Haben denn aber die Grünen nicht immerhin in der Flüchtlingspolitik Rückgrat bewiesen? Ja, sie setzen sich im Vermittlungsauschuß für die Anerkennung nichtstaatlicher und geschlechtsspezifischer Verfolgung ein. Aber man darf nicht übersehen, daß dieselben Grünen einem Entwurf Schilys für ein Zuwanderungsgesetz mit massiven Verschlechterungen für Migrantinnen und Migranten zugestimmt haben. Wenn Schilys Entwurf Gesetz wird, heißt das: Abbau von Sozial-leistungen für Asylsuchende, Unsicherheiten über das Bleiberecht für anerkannte Asylbewerber, Wegfall der Duldung und drohende Abschiebung für Tausende; all dies und noch einiges mehr wurde zweimal mit den Stimmen der Grünen im Bundestag so beschlossen.
Über den "langen Lauf zu mir selbst" hat Joseph Fischer ein Buch geschrieben. Die Grünen haben einen langen Lauf von der außerparlamentarischen Bewegung zur Regierungsfraktion zurückgelegt.
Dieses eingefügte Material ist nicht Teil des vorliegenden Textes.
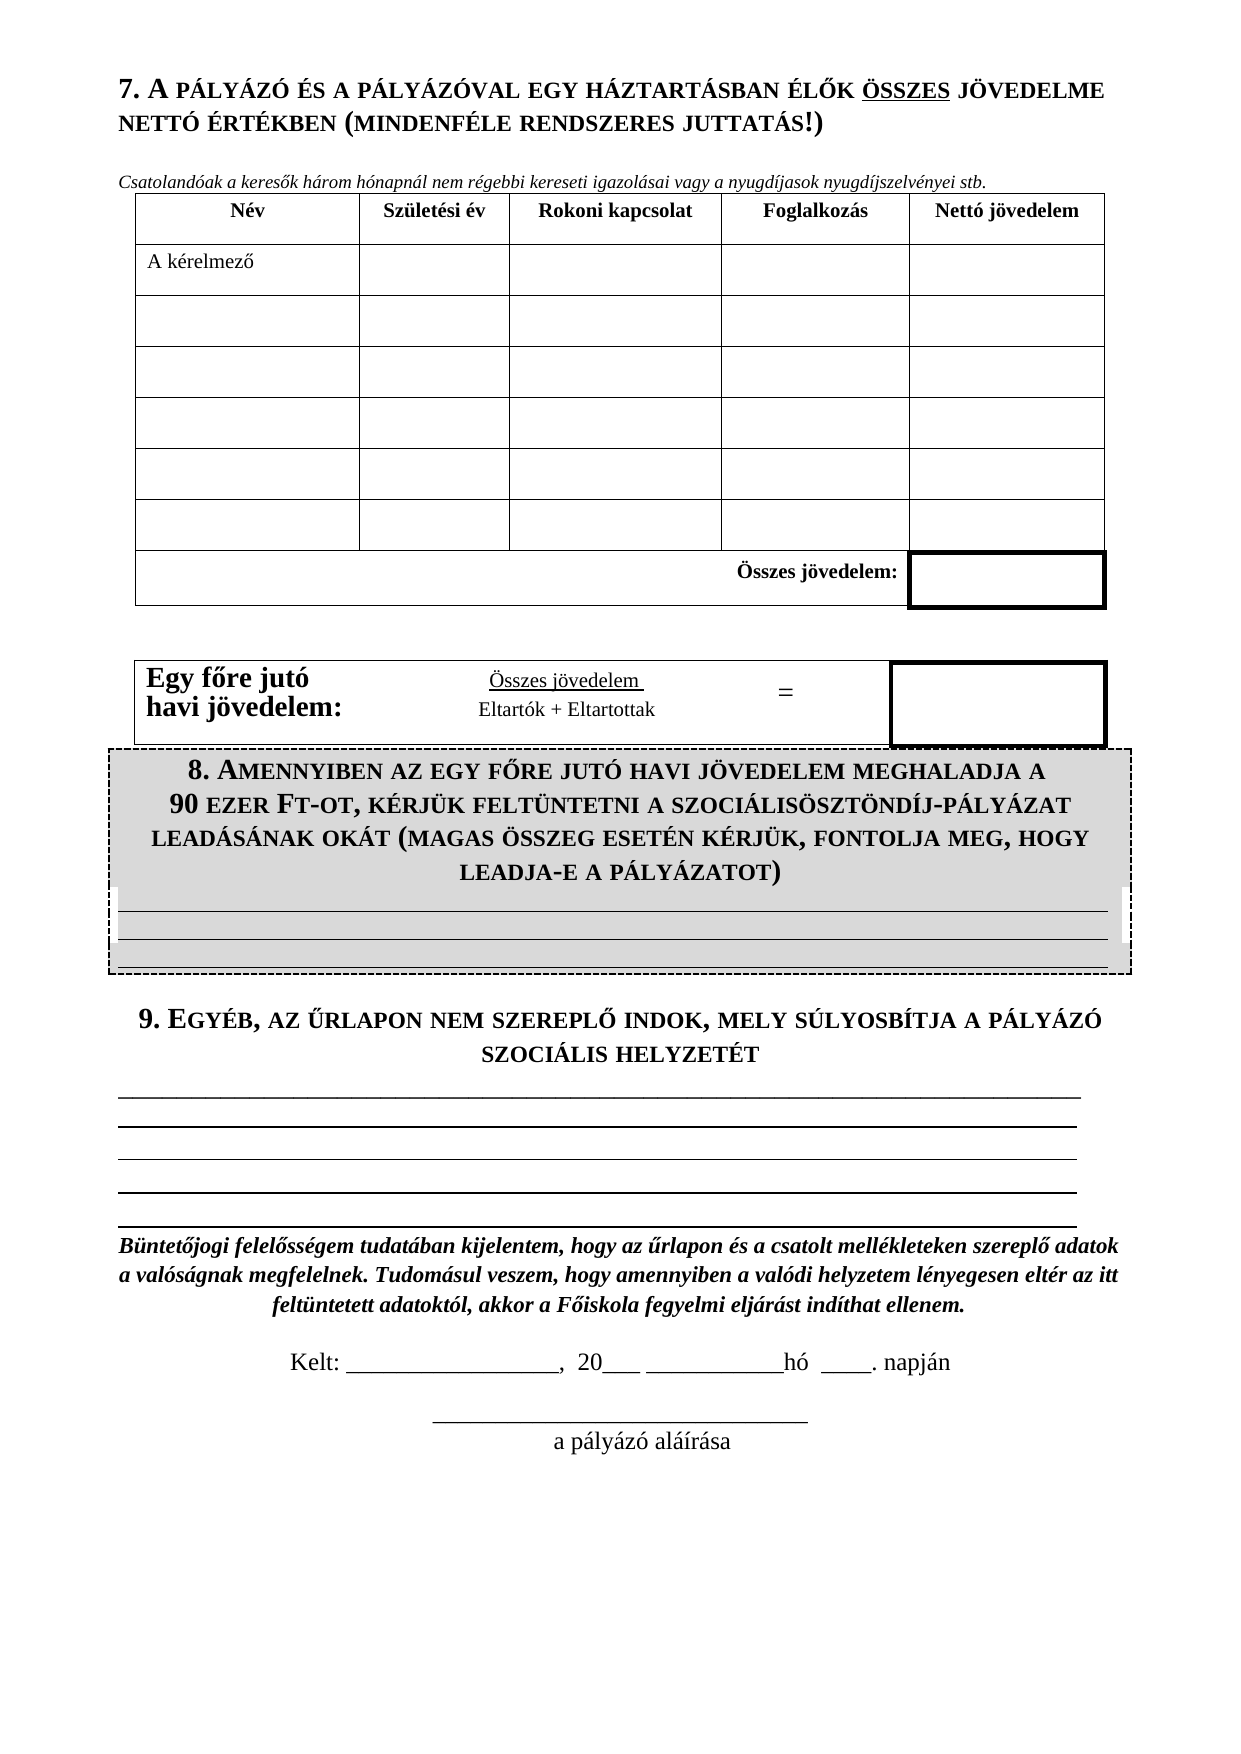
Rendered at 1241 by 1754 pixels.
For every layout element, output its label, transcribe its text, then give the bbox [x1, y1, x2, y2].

table_cell [510, 449, 721, 499]
table_cell A kérelmező [136, 245, 359, 295]
text Csatolandóak a keresők három hónapnál nem régebbi kereseti igazolásai vagy a nyugdíjasok nyugdíjszelvényei stb. [118, 171, 1122, 193]
table_cell [910, 449, 1104, 499]
table_cell [722, 398, 909, 448]
table_cell [722, 449, 909, 499]
table_cell [910, 500, 1104, 550]
table_cell [360, 347, 509, 397]
text 7. A pályázó és a pályázóval egy háztartásban élők összes jövedelme nettó értékben (mindenféle rendszeres juttatás!) [118, 71, 1122, 138]
table_cell [360, 500, 509, 550]
text ______________________________ a pályázó aláírása [118, 1397, 1122, 1455]
table_cell [722, 500, 909, 550]
text 9. Egyéb, az űrlapon nem szereplő indok, mely súlyosbítja a pályázó szociális helyzetét [118, 1001, 1122, 1068]
table_header Nettó jövedelem [910, 194, 1104, 244]
text 8. Amennyiben az egy főre jutó havi jövedelem meghaladja a 90 ezer Ft-ot, kérjük feltüntetni a szociálisösztöndíj-pályázat leadásának okát (magas összeg esetén kérjük, fontolja meg, hogy leadja-e a pályázatot) [108, 748, 1132, 887]
text Kelt: _________________, 20___ ___________hó ____. napján [118, 1347, 1122, 1376]
table_cell [360, 296, 509, 346]
table_header Egy főre jutó havi jövedelem: [135, 661, 367, 743]
table_header Név [136, 194, 359, 244]
table_cell [722, 296, 909, 346]
table_cell [510, 347, 721, 397]
table_cell [912, 555, 1102, 605]
table_cell [360, 398, 509, 448]
table_cell [722, 347, 909, 397]
table_cell [136, 449, 359, 499]
table_cell Összes jövedelem: [136, 551, 907, 605]
table_cell [910, 245, 1104, 295]
text __________________________________________________________________ [118, 1068, 1122, 1102]
table_cell [722, 245, 909, 295]
table_header Születési év [360, 194, 509, 244]
table_header Összes jövedelem Eltartók + Eltartottak [368, 661, 766, 743]
table_cell [136, 500, 359, 550]
table_cell [910, 296, 1104, 346]
table_cell [510, 500, 721, 550]
table_cell [910, 398, 1104, 448]
table_cell [360, 449, 509, 499]
text Büntetőjogi felelősségem tudatában kijelentem, hogy az űrlapon és a csatolt mellékleteken szereplő adatok a valóságnak megfelelnek. Tudomásul veszem, hogy amennyiben a valódi helyzetem lényegesen eltér az itt feltüntetett adatoktól, akkor a Főiskola fegyelmi eljárást indíthat ellenem. [118, 1230, 1122, 1318]
table_cell [136, 398, 359, 448]
table_header Foglalkozás [722, 194, 909, 244]
table_cell [510, 296, 721, 346]
table_cell [136, 296, 359, 346]
table_cell [136, 347, 359, 397]
table_cell [910, 347, 1104, 397]
table_cell [510, 245, 721, 295]
table_cell [510, 398, 721, 448]
table_header [893, 665, 1103, 743]
table_header Rokoni kapcsolat [510, 194, 721, 244]
table_cell [360, 245, 509, 295]
table_header = [766, 661, 889, 743]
Ihre einstigen Ideale sind auf der Strecke geblieben. Pazifistisch, basisdemokratisch - längst passé. Und ökologisch? Heute ist Bundesumweltminister Trittin damit beschäftigt, Atommülltransporte zu administrieren. Die Grünen sind inzwischen so grün wie die CDU/CSU christlich. Insofern passen sie zusammen.
Ulla Jelpke war Bundestagsabgeordnete der Grünen, später der PDS.